Tuesday, May 01, 2007

What They Don't Tell You

Steve Antler at Econopundit, who has recently returned to blogging, has a post that puts the recent dollar weakness into perspective. In short, the fall in the dollar doesn't seem so bad when viewed in the proper context:

WHAT THEY TELL YOU: The dollar dropped to an all-time low against the euro after the U.S. government reported the economy grew at its slowest pace in four years.

WHAT THEY DON'T TELL YOU: The dollar's been around for quite a while. On the dollar-historical scale, the euro was invented last week. "All time" highs or lows aren't really very interesting under these circumstances. Similarly, "slowest pace in four (count them -- 4!) years isn't that interesting either (except as a scary headline).

WHAT THEY TELL YOU: The dollar also weakened against most other major currencies, with the Federal Reserve's Trade Weighted Major Currency Dollar index at its lowest level in its 36-year history. The U.S. currency pared its losses against the euro after touching the record low and triggering buy orders.

WHAT THEY DON'T TELL YOU: First, read this carefully. The dollar dipped below its historic low briefly, then came back up.

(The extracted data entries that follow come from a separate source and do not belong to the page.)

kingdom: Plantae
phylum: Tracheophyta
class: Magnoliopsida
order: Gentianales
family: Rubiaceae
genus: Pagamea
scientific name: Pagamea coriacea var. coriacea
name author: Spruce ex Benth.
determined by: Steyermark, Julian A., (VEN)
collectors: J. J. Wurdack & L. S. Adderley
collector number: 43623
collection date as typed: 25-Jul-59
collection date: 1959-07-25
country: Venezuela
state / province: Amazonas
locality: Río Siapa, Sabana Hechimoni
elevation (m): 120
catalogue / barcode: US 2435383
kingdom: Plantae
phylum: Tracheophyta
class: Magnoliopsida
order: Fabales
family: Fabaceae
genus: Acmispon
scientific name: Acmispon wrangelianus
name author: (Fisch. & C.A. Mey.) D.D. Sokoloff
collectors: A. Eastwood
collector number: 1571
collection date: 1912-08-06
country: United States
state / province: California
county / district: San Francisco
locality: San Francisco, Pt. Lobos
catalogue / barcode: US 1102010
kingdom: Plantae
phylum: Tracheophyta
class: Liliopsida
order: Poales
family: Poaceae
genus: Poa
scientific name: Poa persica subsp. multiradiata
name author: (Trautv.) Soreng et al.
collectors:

In my recent Tactical Update, I touched on this, but Antler puts it into a longer term perspective. I am not much worried about the dollar and frankly with everyone else worried about it, I probably don't need to. I am beginning to wonder if we aren't in for some kind of major counter trend rally in the dollar. With everyone else bearish, maybe it would pay to be a little bullish.

Antler also points out that this is nothing new with the dollar:

Oopsies! Bloomberg forgot to point out there was a much bigger runup of the dollar's value in the 1980's, and a much bigger dollar crash between 1985-1988!

STILL MORE THEY DON'T TELL YOU: The consequences of run ups in the dollar index have been deteriorating current account trade balances. The consequences of occasional dollar "crashes" have been improvements in the current account trade balance (a.k.a. more domestic jobs)....In short: we've been here before, only much worse, and actually everything came out okay.

2 comments:

David Wozney said...

A "Federal Reserve Note" is not a U.S.A. dollar. In 1973, Public Law 93-110 defined the U.S.A. dollar as consisting of 1/42.2222 fine troy ounces of gold.

Joe said...

David,

I want a gold standard too, but I have to make a living in the real world and the value of a FRN is as close as I can get to a "dollar". We live in a world of fiat currencies and I have to navigate an investment world that functions on them and that means looking at relative values.